3. No, they’re just careful.
4. Wait and see.
I never pay much attention to these polls — particularly where the subject of
doping is concerned — but this one tickled and I decided to click on the
results so far. Five per cent chose (1); 27% chose (2); 50% chose (3) and
18% chose (4). At the moment, after the result of Saturday’s time-trial, I’m
undecided between (1) and (3), but if you put a gun to my head I’d
definitely pick (4).
The mountains will tell us more.
Wednesday, July 12: The remarkable Bradley Wiggins
Bradley Wiggins is not easy to love. He rarely responds to your text messages.
He rarely stops for a chat. Offer him a deal in February to write for your
newspaper, and you can be sure that in March he will sign for somebody else.
I don’t understand him. I can’t figure him out. But there’s something about
him I really admire. I think he’s figured this sport out.
In many ways he reminds me of Chris Eubank. Eubank has a higher profile than
Brad and a greater sense of theatre, but they are kindred spirits in their
attitude to the jobs.
This game can break you up. Don’t put your health in danger. Do the best you
can with your ability and get out while you’re ahead.

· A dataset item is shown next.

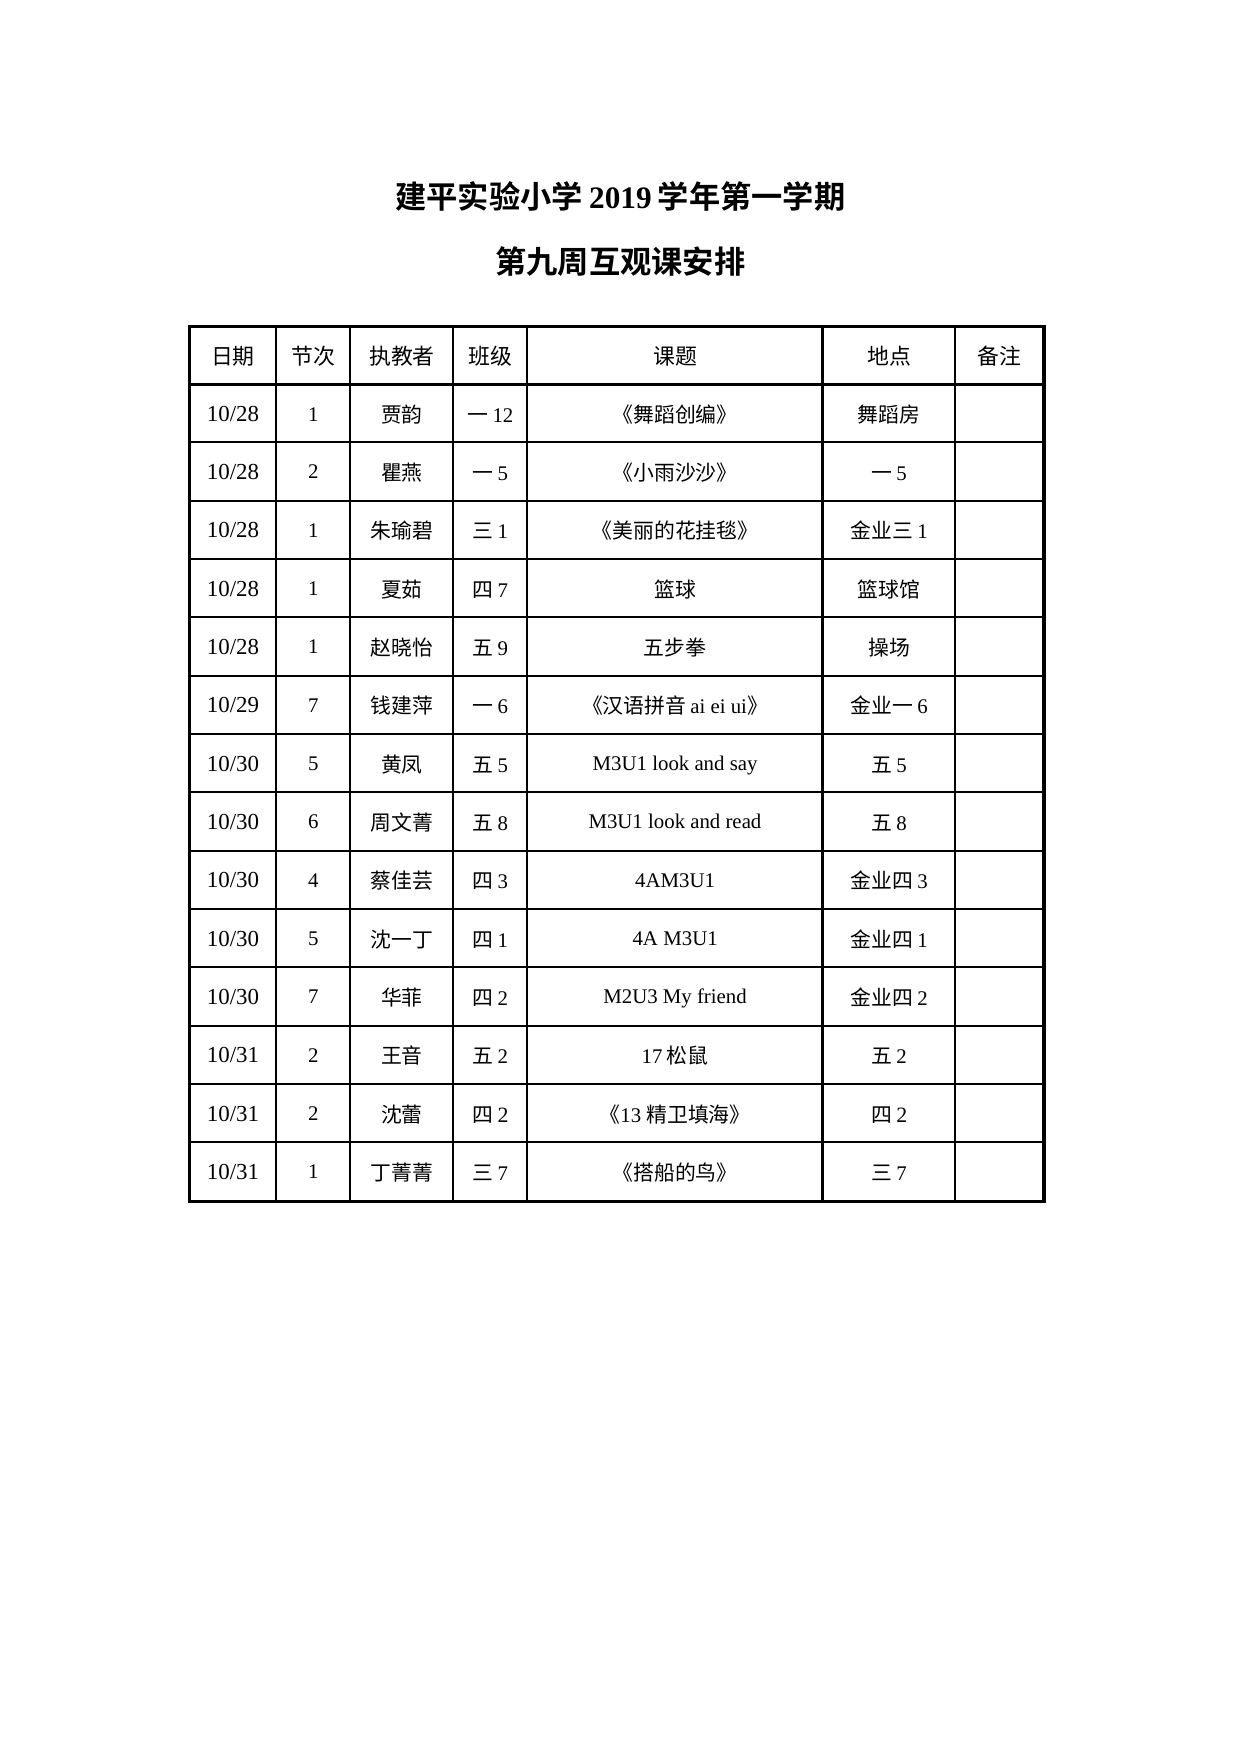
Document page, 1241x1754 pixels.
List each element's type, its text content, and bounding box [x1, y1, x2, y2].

Of course, you’re always going to ship some damage . . .
I waited for Brad at the finish in Pau and wondered if he’d hold out to Paris.

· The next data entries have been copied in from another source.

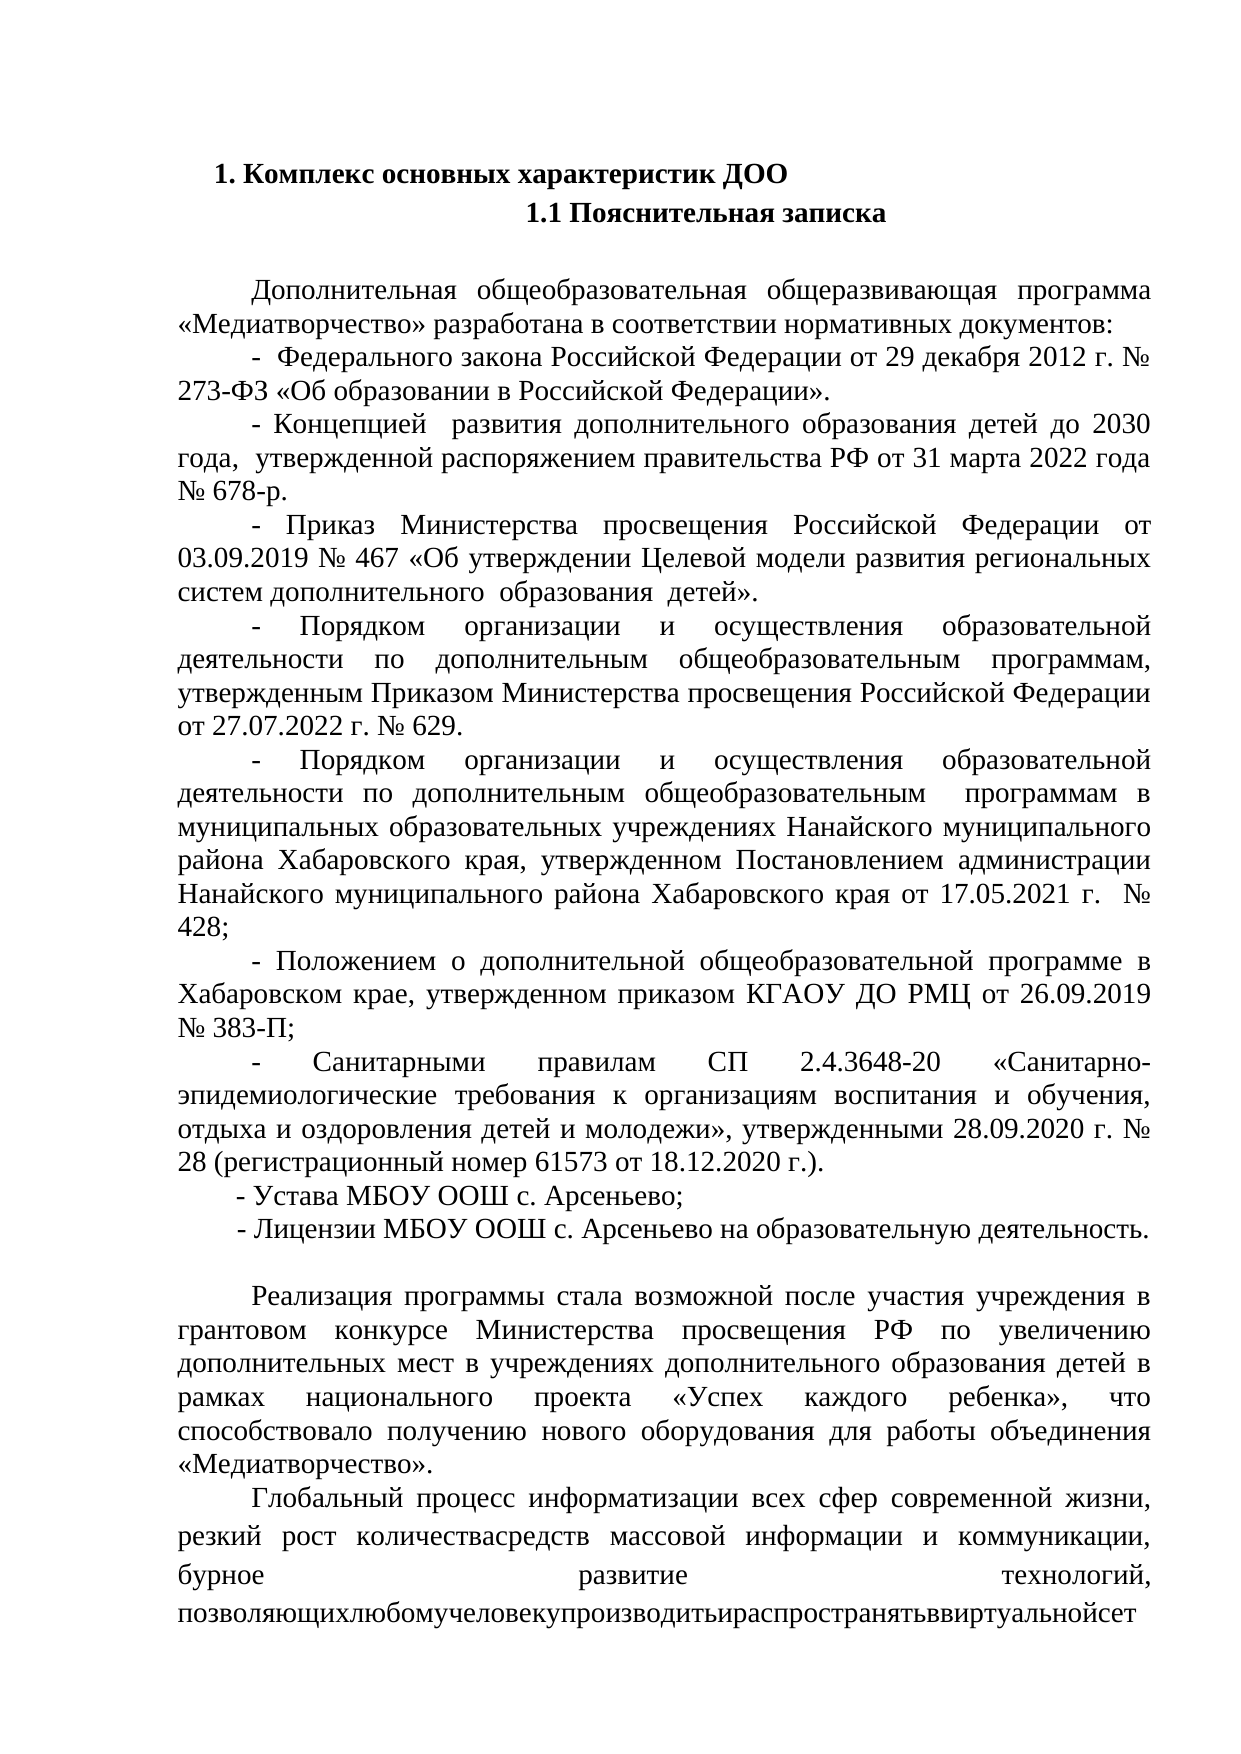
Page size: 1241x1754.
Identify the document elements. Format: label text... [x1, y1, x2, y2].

text - Порядком организации и осуществления образовательной деятельности по дополнительным общеобразовательным программам, утвержденным Приказом Министерства просвещения Российской Федерации от 27.07.2022 г. № 629. [177, 608, 1152, 742]
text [177, 1480, 1152, 1629]
text - Устава МБОУ ООШ с. Арсеньево; [177, 1178, 1152, 1211]
text - Приказ Министерства просвещения Российской Федерации от 03.09.2019 № 467 «Об утверждении Целевой модели развития региональных систем дополнительного образования детей». [177, 507, 1152, 608]
text Реализация программы стала возможной после участия учреждения в грантовом конкурсе Министерства просвещения РФ по увеличению дополнительных мест в учреждениях дополнительного образования детей в рамках национального проекта «Успех каждого ребенка», что способствовало получению нового оборудования для работы объединения «Медиатворчество». [177, 1278, 1152, 1480]
text - Положением о дополнительной общеобразовательной программе в Хабаровском крае, утвержденном приказом КГАОУ ДО РМЦ от 26.09.2019 № 383-П; [177, 943, 1152, 1044]
text - Концепцией развития дополнительного образования детей до 2030 года, утвержденной распоряжением правительства РФ от 31 марта 2022 года № 678-р. [177, 406, 1152, 507]
text 1. Комплекс основных характеристик ДОО [177, 157, 1152, 190]
text - Лицензии МБОУ ООШ с. Арсеньево на образовательную деятельность. [215, 1211, 1152, 1245]
text 1.1 Пояснительная записка [186, 195, 1152, 229]
text - Порядком организации и осуществления образовательной деятельности по дополнительным общеобразовательным программам в муниципальных образовательных учреждениях Нанайского муниципального района Хабаровского края, утвержденном Постановлением администрации Нанайского муниципального района Хабаровского края от 17.05.2021 г. № 428; [177, 742, 1152, 943]
text - Федерального закона Российской Федерации от 29 декабря 2012 г. № 273-ФЗ «Об образовании в Российской Федерации». [177, 339, 1152, 406]
text Дополнительная общеобразовательная общеразвивающая программа «Медиатворчество» разработана в соответствии нормативных документов: [177, 272, 1152, 339]
text - Санитарными правилам СП 2.4.3648-20 «Санитарно-эпидемиологические требования к организациям воспитания и обучения, отдыха и оздоровления детей и молодежи», утвержденными 28.09.2020 г. № 28 (регистрационный номер 61573 от 18.12.2020 г.). [177, 1044, 1152, 1178]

The first mountain stage of the Tour can hurt like a kick in the crotch, and
he sounded pretty battered after the 190km from Cambo-les-Bains. “The first
climb was mind-blowing,” he said. “There was one stage when I thought, ‘What
am I doing here?’ ” But he hasn’t seen anything yet. Tomorrow’s ride over
the Tourmalet, the Aspin, the Peyresourde, the Portillon and the finish at
Val D’Aran is even tougher. Oh, and next week they enter the Alps. On
Monday in L’Etape, as I was climbing the Izoard, I spotted Wiggins’s name
painted beside a Union Jack close to the summit. Hope he survives to see it.
Thursday, July 13: Seeing and believing
Want to know what I’ll miss next week about covering The Open? Join me for a
moment at the summit of today’s finish in Val D’Aran. The first three riders
— Denis Menchov, Levi Leipheimer and Floyd Landis have just crossed the line
after a fantastic finish. Menchov has won the stage. Landis is the new race
leader.
I’m standing in the press pen, a couple of metres after the finishing line
when Landis stops and climbs off his bike. A helper hands him a bottle of
water. He pulls off the top, takes a swig and pours the rest over his head.

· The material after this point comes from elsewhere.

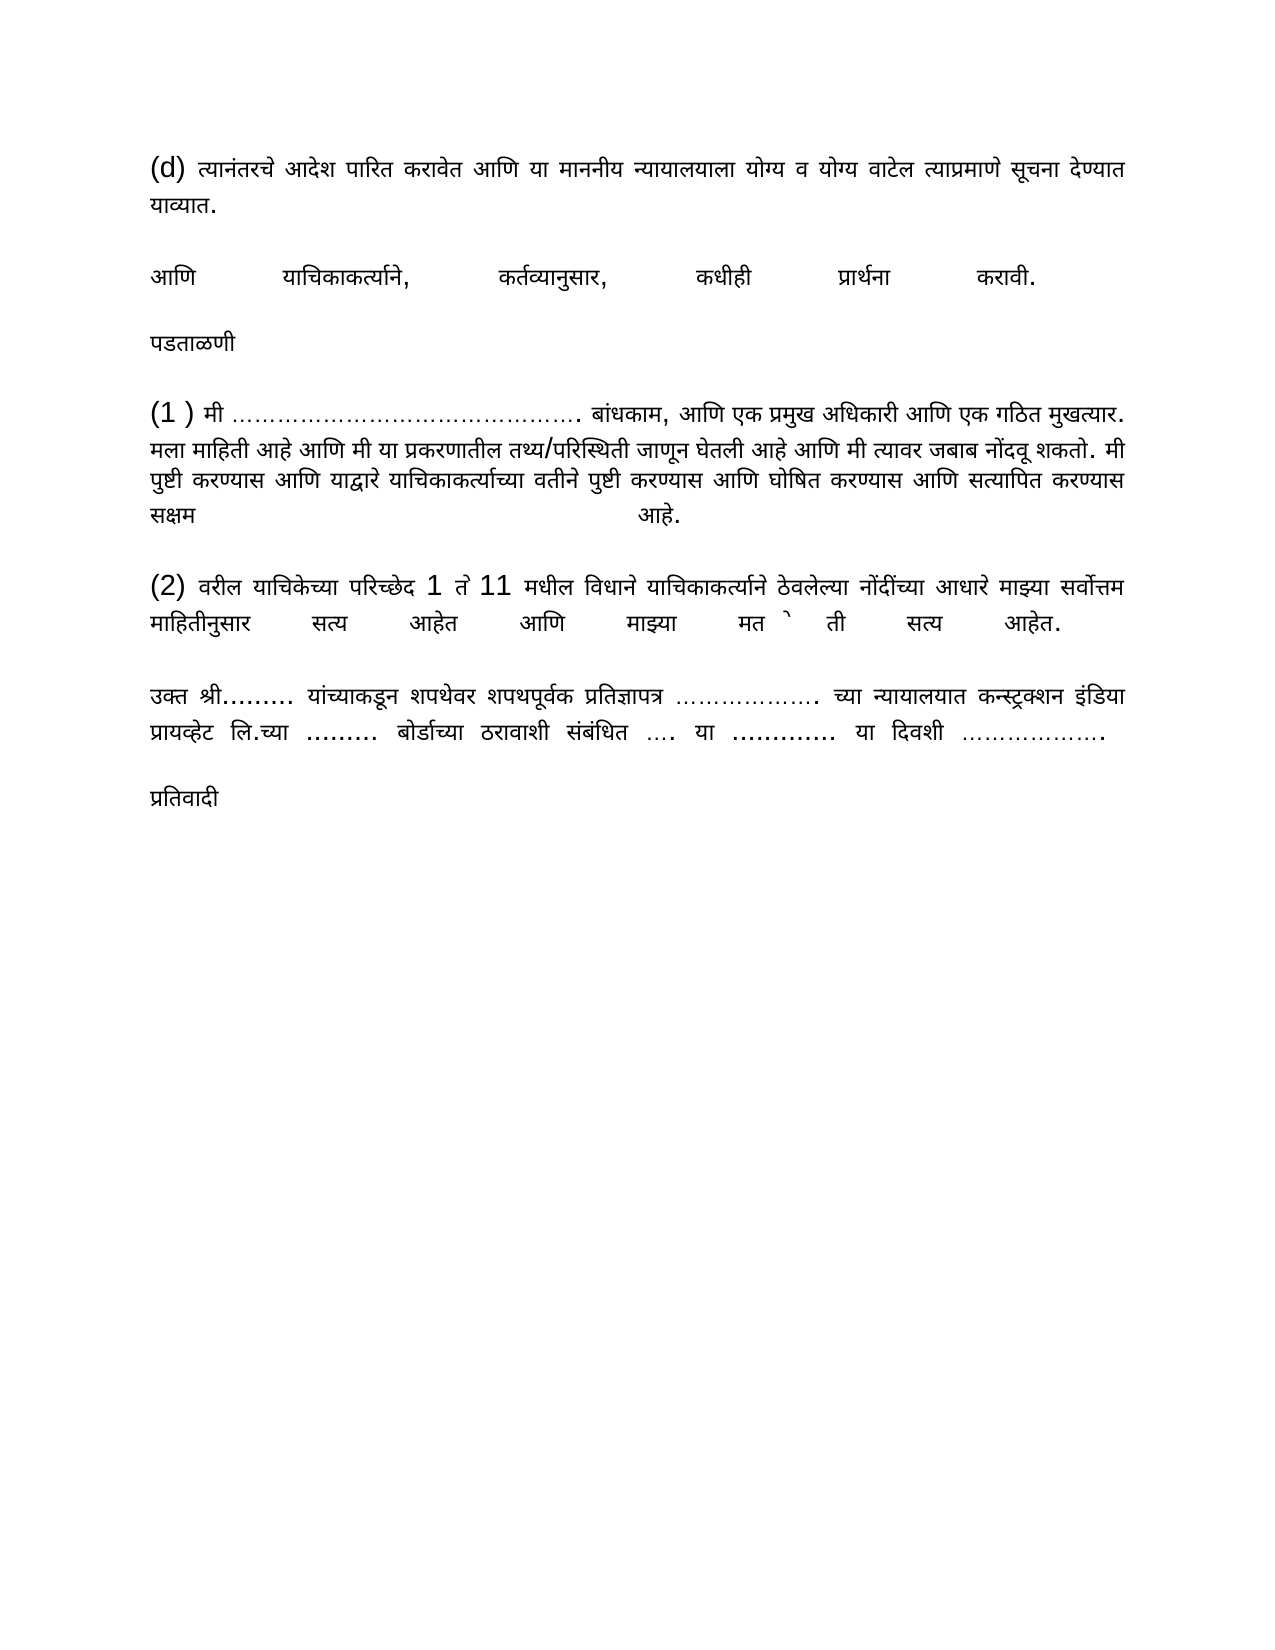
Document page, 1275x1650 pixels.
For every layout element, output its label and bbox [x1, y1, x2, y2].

text [150, 150, 1125, 811]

He unzips his jersey to dry his sweat-covered chest, and every fibre of his
being is twitching with exhaustion. A friend embraces him with tears in his
eyes. He is escorted to the podium to be presented with the maillot jaune.
I’d kill to interview Floyd Landis. He is one of the toughest athletes in
sport and his Mennonite background fascinates. I want to tell the world your
story, Floyd. I want to believe in you. I have no reason not to, but how can
I be sure I won’t be betrayed? That never happens in golf. It’s what I love
about The Open.
Friday, July 14: More men behaving badly
A funny thing happened after the Etape on Monday. I was sitting on the terrace
of a quaint restaurant near Grenoble, complaining to my wife about the
miserable day I’d had, when I noticed these cheery Londoners sitting at an
adjoining table. David Lewin and Simon Oliver had just completed the Etape
and were reliving the adventure with Simon’s father-in-law, John Baker.
We got chatting. It transpired that we were all the same age, hadn’t shaved
our legs and had all climbed the “Alp” in similar states of agony. We also
agreed that we would never attempt it again. This morning David sent me an
email.
“The agony of the last two hours spent on the Alp has been forgotten,
permission from the wife for next year’s Etape has been granted and planning
for a new training regime is about to begin. My God our memories are short.
I swore to myself a million times struggling up that mountain — never again.
What about you? Have you changed your mind yet?” I laughed. Sad bastards.